Across the state, however, most faculty have kept quiet, hoping the conflict would blow over rather than risk retaliation by pushing back. But officials said they heard enough dissent to conclude that many sociologists would never comply with the ban. So a few months ago, they eliminated introductory sociology as a general education course across all 12 universities and 28 colleges. 

FIU
FIU Sociologist Zachary Levenson believes the state is "trying to get rid of the discipline altogether." 

“My position is that they are trying to get rid of the discipline altogether, so why give in to the state,” said FIU sociologist Zachary Levenson. “We have no reason to believe that this is the only thing that they want.” 

This is bad news for sociology, a discipline that’s already declining faster – 20% in the last decade – than other social sciences, according to federal data on bachelor’s degrees. Without the benefit of receiving general education credits, students will be less likely to take the introductory course, which is the primary way they discover the discipline. “The concern is that we are expecting to see a drop in majors and minors,” Lauteria said. 

Appetite for Reform?

In an attempt to rescue sociology, the empirical faction is calling for reform, urging their peers to open the field to more conservative voices. Levenson, an award-winning ethnographer who focuses on race and class in postcolonial democracies, says he would like to see more conservatives in the discipline, where the ratio of Democrats to Republicans is 44 to one. There are no conservative sociologists at FIU, Levenson says, because they don’t apply for low-paying academic jobs at public universities.  

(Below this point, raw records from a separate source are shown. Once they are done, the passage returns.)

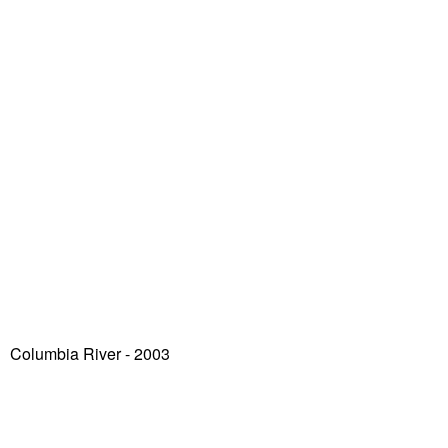
Columbia River - 2003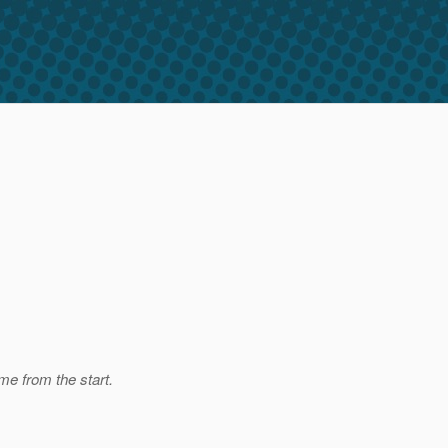
me from the start.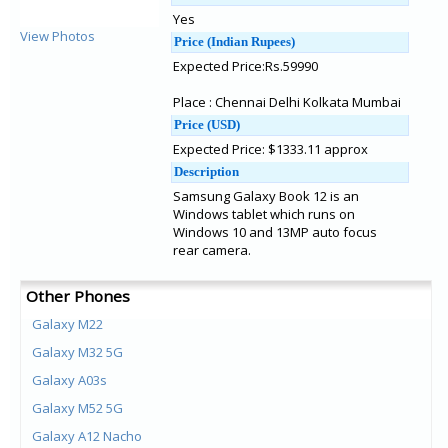
Yes
View Photos
Price (Indian Rupees)
Expected Price:Rs.59990
Place : Chennai Delhi Kolkata Mumbai
Price (USD)
Expected Price: $1333.11 approx
Description
Samsung Galaxy Book 12 is an
Windows tablet which runs on
Windows 10 and 13MP auto focus
rear camera.
Other Phones
Galaxy M22
Galaxy M32 5G
Galaxy A03s
Galaxy M52 5G
Galaxy A12 Nacho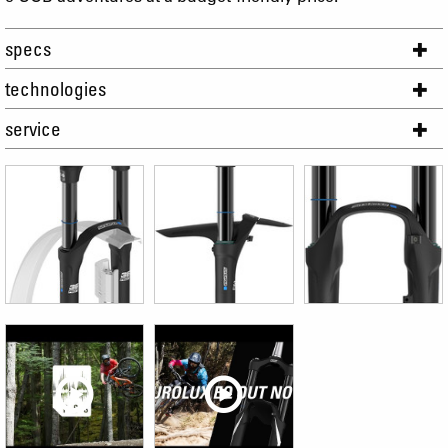
specs
technologies
service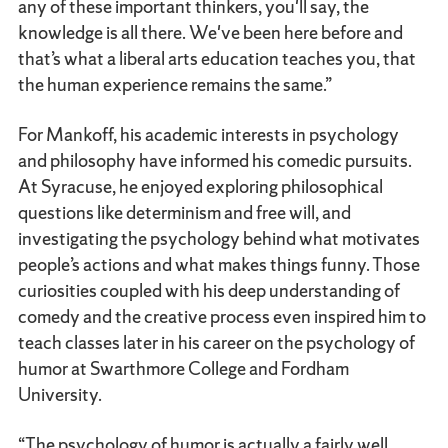
any of these important thinkers, you'll say, the
knowledge is all there. We've been here before and
that’s what a liberal arts education teaches you, that
the human experience remains the same.”
For Mankoff, his academic interests in psychology
and philosophy have informed his comedic pursuits.
At Syracuse, he enjoyed exploring philosophical
questions like determinism and free will, and
investigating the psychology behind what motivates
people’s actions and what makes things funny. Those
curiosities coupled with his deep understanding of
comedy and the creative process even inspired him to
teach classes later in his career on the psychology of
humor at Swarthmore College and Fordham
University.
“The psychology of humor is actually a fairly well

Whether there’s a real appetite for reform in sociology will be revealed later this week in the election for president of the American Sociological Association. Wilde of Penn, the reform candidate, has been on a nationwide “listening tour” of sociologists and found many professors who are frustrated with the field’s activism, underscored by ASA’s long history of issuing political pronouncements. The issue boiled over when the “Sociologists for Palestine” won a vote forcing ASA to issue a statement in 2024 condemning the war in Gaza and the evidence of genocide, prompting the resignation of 500 members. ASA did reject the group’s campaign this year to boycott Israeli academic institutions.

If Wilde wins the presidency, she aims to put an end to ASA’s political activism as a first step in revamping the field. “This needs to stop,” she said. “We are hurting ourselves. Our job is to gather data to show trends, and if that’s useful for certain causes, great. But we are not activists. We are social scientists.”